__Task details__:
A bare count is the expected answer, namely the number of lines in the records that have the word "changes".

Collected data
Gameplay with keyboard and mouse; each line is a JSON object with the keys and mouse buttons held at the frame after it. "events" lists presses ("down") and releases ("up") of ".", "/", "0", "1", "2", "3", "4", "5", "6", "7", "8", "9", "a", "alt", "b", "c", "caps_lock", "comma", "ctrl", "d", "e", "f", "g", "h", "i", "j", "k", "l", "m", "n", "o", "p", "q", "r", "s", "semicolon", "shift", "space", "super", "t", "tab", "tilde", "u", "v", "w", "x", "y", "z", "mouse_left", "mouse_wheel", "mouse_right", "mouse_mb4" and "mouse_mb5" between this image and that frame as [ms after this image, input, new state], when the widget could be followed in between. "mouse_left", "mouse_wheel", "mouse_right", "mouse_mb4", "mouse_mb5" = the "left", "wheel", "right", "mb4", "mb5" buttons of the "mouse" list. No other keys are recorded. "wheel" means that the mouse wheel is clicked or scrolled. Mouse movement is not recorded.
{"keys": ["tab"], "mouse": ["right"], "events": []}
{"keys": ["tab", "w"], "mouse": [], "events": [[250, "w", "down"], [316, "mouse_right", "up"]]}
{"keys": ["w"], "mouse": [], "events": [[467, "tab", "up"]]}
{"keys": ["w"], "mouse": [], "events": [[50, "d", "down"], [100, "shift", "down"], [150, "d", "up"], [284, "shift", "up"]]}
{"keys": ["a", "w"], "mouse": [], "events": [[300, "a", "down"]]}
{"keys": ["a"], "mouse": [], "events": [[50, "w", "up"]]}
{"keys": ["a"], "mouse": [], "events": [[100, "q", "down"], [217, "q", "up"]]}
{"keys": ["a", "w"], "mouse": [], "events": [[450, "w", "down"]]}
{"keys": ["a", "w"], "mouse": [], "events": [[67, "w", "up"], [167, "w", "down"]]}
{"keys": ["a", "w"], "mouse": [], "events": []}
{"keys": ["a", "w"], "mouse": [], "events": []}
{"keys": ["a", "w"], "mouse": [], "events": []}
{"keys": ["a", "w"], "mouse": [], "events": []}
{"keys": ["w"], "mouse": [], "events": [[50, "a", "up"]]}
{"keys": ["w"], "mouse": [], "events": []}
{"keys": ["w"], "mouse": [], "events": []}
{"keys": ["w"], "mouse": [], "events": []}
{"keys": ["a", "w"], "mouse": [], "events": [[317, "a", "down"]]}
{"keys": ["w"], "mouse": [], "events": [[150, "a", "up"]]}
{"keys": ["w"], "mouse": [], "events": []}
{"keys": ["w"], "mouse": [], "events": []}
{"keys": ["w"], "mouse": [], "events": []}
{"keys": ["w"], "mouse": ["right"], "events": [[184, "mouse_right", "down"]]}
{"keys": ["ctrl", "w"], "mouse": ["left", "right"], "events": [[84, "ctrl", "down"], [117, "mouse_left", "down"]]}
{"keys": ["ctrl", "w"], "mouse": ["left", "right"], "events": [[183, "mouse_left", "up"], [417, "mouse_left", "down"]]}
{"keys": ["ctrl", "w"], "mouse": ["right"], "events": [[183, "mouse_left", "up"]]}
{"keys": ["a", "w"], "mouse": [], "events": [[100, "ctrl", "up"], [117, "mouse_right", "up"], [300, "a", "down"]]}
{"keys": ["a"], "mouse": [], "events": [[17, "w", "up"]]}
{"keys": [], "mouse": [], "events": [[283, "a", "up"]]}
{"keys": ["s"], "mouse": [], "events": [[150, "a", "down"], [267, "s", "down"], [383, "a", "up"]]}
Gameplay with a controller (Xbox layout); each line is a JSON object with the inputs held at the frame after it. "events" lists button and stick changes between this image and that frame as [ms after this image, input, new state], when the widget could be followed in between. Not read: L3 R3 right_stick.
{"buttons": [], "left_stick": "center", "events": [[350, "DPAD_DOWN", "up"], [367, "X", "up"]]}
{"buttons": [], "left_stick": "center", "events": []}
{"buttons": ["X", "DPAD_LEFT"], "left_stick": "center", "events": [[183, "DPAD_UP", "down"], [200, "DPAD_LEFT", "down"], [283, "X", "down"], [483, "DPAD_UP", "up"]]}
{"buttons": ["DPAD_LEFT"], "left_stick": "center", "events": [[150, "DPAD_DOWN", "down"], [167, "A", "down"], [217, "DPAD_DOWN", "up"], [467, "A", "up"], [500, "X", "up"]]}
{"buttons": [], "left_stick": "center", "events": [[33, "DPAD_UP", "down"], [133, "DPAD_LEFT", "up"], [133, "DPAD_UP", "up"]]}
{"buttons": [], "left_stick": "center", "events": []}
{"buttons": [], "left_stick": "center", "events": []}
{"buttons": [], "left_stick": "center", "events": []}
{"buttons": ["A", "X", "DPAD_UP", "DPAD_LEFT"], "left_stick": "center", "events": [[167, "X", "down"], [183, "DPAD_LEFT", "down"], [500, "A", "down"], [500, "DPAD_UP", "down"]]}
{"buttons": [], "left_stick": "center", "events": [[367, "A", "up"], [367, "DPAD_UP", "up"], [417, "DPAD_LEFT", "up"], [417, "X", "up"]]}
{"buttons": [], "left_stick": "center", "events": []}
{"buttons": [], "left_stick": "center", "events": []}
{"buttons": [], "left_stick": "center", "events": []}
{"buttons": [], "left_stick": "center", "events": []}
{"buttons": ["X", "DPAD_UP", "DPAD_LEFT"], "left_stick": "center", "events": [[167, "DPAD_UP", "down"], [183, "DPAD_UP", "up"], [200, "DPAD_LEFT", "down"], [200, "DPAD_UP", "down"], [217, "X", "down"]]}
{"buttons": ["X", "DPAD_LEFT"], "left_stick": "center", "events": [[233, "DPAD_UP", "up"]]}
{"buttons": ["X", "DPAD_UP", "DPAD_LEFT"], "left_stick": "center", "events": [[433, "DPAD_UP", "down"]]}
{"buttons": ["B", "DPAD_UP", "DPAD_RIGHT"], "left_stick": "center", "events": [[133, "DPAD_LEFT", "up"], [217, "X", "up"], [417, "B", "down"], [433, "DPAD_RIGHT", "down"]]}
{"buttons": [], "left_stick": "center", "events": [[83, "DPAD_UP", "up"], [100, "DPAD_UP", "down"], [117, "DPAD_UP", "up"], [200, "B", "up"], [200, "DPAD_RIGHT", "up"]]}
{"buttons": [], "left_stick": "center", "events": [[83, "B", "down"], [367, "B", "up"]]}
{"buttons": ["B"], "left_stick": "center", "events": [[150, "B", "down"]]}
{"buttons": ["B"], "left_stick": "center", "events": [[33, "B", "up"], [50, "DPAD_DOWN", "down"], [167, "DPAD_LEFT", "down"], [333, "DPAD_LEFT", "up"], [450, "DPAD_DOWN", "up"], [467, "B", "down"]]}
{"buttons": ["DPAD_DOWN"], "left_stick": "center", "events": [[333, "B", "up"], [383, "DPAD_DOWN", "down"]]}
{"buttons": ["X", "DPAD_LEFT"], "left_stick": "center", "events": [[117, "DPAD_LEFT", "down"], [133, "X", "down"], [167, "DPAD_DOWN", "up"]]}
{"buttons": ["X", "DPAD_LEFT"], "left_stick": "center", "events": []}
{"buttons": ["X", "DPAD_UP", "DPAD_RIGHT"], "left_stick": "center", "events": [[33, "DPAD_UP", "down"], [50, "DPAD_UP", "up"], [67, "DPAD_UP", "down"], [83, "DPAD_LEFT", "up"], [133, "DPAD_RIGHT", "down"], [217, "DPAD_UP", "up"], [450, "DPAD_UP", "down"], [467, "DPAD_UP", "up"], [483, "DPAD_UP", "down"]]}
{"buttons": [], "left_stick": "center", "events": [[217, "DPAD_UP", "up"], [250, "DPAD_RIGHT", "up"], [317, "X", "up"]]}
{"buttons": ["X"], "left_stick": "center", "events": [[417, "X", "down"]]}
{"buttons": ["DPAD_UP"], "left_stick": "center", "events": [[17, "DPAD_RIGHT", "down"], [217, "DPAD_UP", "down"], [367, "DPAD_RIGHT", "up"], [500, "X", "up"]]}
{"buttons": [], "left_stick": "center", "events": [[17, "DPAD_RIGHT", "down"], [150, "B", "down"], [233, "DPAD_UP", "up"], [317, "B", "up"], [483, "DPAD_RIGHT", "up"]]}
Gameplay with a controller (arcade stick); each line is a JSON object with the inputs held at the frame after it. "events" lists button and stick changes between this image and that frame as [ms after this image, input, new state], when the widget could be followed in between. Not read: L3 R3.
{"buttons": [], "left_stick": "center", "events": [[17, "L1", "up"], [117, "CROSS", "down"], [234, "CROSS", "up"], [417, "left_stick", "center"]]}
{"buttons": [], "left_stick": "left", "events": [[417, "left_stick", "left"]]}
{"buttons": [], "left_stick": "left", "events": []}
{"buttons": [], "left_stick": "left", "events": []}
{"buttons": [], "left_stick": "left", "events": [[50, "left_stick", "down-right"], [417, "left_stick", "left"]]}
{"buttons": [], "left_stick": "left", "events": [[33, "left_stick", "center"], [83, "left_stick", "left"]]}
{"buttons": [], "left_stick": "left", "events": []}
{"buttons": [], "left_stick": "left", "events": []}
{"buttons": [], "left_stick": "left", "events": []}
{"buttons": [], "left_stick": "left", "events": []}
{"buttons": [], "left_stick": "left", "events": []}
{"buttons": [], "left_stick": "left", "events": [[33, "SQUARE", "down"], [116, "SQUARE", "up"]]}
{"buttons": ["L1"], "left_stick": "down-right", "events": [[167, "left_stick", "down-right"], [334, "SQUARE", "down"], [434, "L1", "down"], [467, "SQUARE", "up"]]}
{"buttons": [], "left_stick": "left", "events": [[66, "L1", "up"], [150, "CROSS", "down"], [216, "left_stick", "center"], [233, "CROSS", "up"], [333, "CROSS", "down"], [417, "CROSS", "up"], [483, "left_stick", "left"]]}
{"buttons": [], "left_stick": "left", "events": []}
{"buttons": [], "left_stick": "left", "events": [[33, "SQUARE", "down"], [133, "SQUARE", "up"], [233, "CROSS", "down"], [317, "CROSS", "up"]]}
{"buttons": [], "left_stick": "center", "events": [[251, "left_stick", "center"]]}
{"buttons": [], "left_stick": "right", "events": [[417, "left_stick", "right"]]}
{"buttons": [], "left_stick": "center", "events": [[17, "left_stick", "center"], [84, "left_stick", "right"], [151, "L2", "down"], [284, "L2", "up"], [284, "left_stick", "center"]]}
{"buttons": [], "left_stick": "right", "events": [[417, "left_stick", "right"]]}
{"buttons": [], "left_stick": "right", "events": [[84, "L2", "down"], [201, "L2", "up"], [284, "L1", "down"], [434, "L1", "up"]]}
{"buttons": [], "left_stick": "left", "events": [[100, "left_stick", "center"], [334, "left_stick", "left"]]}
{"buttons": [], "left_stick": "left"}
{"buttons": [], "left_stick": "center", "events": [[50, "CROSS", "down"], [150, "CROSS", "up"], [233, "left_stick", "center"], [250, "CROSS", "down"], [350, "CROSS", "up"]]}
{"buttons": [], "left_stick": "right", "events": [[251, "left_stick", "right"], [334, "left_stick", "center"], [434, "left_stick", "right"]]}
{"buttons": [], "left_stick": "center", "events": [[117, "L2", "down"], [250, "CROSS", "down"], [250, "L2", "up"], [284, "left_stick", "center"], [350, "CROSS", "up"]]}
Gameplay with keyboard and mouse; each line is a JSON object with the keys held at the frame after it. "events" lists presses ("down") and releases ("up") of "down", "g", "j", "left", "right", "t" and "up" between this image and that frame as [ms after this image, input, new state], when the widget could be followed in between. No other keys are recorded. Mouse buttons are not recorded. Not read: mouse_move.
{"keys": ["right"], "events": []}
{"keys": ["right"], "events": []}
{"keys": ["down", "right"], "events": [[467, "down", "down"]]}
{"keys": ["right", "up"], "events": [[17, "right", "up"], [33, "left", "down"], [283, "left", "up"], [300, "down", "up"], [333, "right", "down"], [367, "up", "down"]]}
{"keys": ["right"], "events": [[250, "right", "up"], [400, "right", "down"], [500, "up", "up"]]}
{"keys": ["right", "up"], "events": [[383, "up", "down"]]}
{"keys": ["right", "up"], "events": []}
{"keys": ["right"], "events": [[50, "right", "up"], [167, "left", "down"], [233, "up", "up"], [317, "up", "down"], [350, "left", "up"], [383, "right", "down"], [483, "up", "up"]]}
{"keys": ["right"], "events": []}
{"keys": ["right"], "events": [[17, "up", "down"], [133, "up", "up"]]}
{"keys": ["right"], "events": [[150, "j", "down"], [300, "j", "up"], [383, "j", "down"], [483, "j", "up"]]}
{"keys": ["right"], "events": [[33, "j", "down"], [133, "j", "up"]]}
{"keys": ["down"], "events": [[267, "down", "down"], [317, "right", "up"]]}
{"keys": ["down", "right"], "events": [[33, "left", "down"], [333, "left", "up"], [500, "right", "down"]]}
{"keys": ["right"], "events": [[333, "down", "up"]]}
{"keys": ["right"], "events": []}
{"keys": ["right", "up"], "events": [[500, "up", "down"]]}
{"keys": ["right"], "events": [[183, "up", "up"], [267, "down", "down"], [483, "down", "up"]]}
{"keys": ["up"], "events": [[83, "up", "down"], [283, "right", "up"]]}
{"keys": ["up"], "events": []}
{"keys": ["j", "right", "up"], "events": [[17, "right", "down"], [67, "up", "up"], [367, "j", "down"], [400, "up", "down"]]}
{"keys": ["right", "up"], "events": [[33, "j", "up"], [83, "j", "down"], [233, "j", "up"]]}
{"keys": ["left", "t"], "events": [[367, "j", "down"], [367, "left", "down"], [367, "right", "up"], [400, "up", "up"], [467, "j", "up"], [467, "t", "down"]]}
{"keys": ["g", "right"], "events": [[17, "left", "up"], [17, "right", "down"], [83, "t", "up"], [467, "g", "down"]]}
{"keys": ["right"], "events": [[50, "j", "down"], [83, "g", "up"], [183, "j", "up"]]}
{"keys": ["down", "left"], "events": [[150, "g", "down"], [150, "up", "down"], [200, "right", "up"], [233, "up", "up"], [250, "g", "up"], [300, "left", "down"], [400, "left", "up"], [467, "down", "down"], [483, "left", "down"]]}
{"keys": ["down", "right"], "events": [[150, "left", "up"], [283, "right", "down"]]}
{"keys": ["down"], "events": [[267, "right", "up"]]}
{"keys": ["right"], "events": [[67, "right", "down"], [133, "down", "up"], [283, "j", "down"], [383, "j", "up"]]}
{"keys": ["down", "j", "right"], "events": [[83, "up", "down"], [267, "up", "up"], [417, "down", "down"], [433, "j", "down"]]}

__Finished exercise__:
2